* _WORK TO COMPLETE_
Your output should be the line with "right shoulder: (275, 957)" and all following lines of the data below, through the end, repeated exactly.

* _PROVIDED MATERIAL_
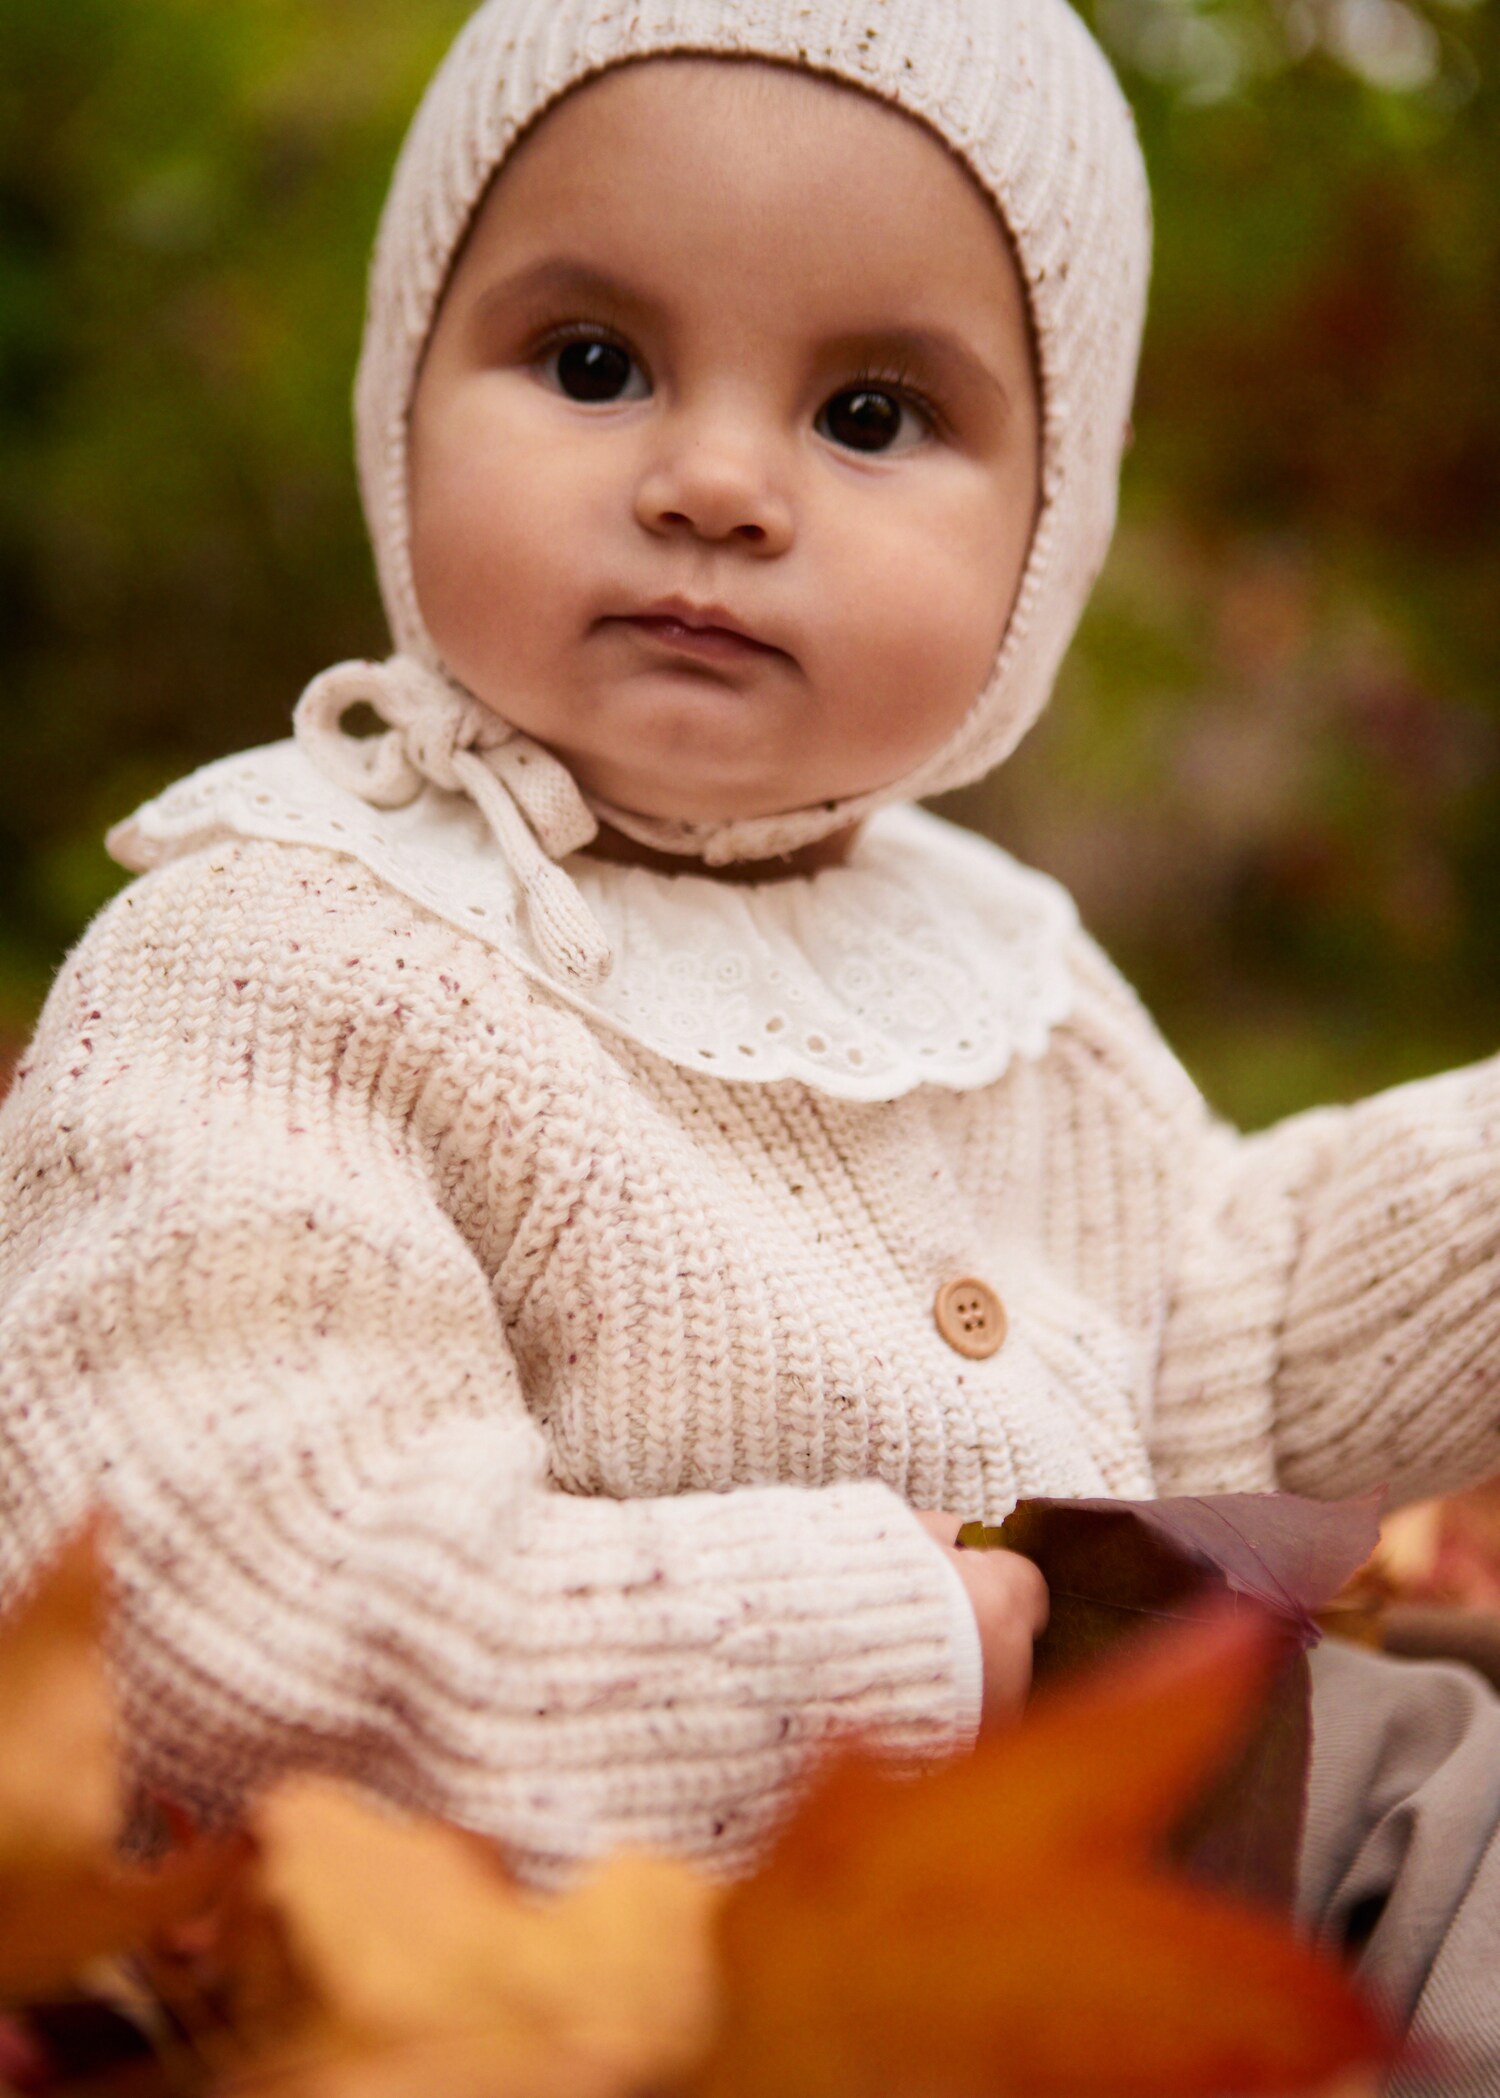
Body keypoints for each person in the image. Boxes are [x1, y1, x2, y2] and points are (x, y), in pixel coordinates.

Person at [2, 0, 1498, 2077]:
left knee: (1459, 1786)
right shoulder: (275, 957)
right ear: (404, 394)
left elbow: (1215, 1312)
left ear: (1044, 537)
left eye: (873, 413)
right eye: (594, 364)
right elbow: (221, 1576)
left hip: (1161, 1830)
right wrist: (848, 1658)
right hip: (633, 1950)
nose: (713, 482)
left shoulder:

* _ANSWER FOR THIS EXERCISE_
right shoulder: (275, 957)
right ear: (404, 394)
left elbow: (1215, 1312)
left ear: (1044, 537)
left eye: (873, 413)
right eye: (594, 364)
right elbow: (221, 1576)
left hip: (1161, 1830)
right wrist: (848, 1658)
right hip: (633, 1950)
nose: (713, 482)
left shoulder:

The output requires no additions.